Please render all the lines in the material below as one numbered list, leaving out any blank lines.

▶ [AVAILABLE DATA]
══════════════════════════════
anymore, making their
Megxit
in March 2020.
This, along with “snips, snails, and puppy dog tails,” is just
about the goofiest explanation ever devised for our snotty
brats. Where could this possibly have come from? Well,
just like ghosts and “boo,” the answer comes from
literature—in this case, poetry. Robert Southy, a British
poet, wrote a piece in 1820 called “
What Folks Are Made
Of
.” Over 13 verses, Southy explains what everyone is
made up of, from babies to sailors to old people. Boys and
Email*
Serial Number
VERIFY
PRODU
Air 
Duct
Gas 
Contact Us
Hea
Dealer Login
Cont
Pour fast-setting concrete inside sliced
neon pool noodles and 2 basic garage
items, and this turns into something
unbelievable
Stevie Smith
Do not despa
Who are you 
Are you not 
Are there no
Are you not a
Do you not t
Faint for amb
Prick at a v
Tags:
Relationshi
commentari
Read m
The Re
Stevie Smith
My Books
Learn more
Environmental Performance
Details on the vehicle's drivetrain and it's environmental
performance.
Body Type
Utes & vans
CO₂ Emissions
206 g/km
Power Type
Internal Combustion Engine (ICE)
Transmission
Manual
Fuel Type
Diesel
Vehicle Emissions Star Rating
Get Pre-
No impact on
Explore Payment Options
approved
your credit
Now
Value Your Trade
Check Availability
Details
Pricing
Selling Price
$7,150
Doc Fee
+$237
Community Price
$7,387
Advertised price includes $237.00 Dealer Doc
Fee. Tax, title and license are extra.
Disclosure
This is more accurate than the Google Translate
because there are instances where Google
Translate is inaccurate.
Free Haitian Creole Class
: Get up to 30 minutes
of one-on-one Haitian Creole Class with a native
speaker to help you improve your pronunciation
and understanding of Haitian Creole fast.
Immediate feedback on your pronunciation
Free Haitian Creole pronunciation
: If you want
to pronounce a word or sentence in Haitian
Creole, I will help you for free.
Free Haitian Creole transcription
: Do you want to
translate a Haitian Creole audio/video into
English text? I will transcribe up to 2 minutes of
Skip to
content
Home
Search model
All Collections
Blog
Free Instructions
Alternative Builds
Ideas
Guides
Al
══════════════════════════════
▶ [RESULT OF THE EXERCISE]
1. anymore, making their
2. Megxit
3. in March 2020.
4. This, along with “snips, snails, and puppy dog tails,” is just
5. about the goofiest explanation ever devised for our snotty
6. brats. Where could this possibly have come from? Well,
7. just like ghosts and “boo,” the answer comes from
8. literature—in this case, poetry. Robert Southy, a British
9. poet, wrote a piece in 1820 called “
10. What Folks Are Made
11. Of
12. .” Over 13 verses, Southy explains what everyone is
13. made up of, from babies to sailors to old people. Boys and
14. Email*
15. Serial Number
16. VERIFY
17. PRODU
18. Air 
19. Duct
20. Gas 
21. Contact Us
22. Hea
23. Dealer Login
24. Cont
25. Pour fast-setting concrete inside sliced
26. neon pool noodles and 2 basic garage
27. items, and this turns into something
28. unbelievable
29. Stevie Smith
30. Do not despa
31. Who are you 
32. Are you not 
33. Are there no
34. Are you not a
35. Do you not t
36. Faint for amb
37. Prick at a v
38. Tags:
39. Relationshi
40. commentari
41. Read m
42. The Re
43. Stevie Smith
44. My Books
45. Learn more
46. Environmental Performance
47. Details on the vehicle's drivetrain and it's environmental
48. performance.
49. Body Type
50. Utes & vans
51. CO₂ Emissions
52. 206 g/km
53. Power Type
54. Internal Combustion Engine (ICE)
55. Transmission
56. Manual
57. Fuel Type
58. Diesel
59. Vehicle Emissions Star Rating
60. Get Pre-
61. No impact on
62. Explore Payment Options
63. approved
64. your credit
65. Now
66. Value Your Trade
67. Check Availability
68. Details
69. Pricing
70. Selling Price
71. $7,150
72. Doc Fee
73. +$237
74. Community Price
75. $7,387
76. Advertised price includes $237.00 Dealer Doc
77. Fee. Tax, title and license are extra.
78. Disclosure
79. This is more accurate than the Google Translate
80. because there are instances where Google
81. Translate is inaccurate.
82. Free Haitian Creole Class
83. : Get up to 30 minutes
84. of one-on-one Haitian Creole Class with a native
85. speaker to help you improve your pronunciation
86. and understanding of Haitian Creole fast.
87. Immediate feedback on your pronunciation
88. Free Haitian Creole pronunciation
89. : If you want
90. to pronounce a word or sentence in Haitian
91. Creole, I will help you for free.
92. Free Haitian Creole transcription
93. : Do you want to
94. translate a Haitian Creole audio/video into
95. English text? I will transcribe up to 2 minutes of
96. Skip to
97. content
98. Home
99. Search model
100. All Collections
101. Blog
102. Free Instructions
103. Alternative Builds
104. Ideas
105. Guides
106. Al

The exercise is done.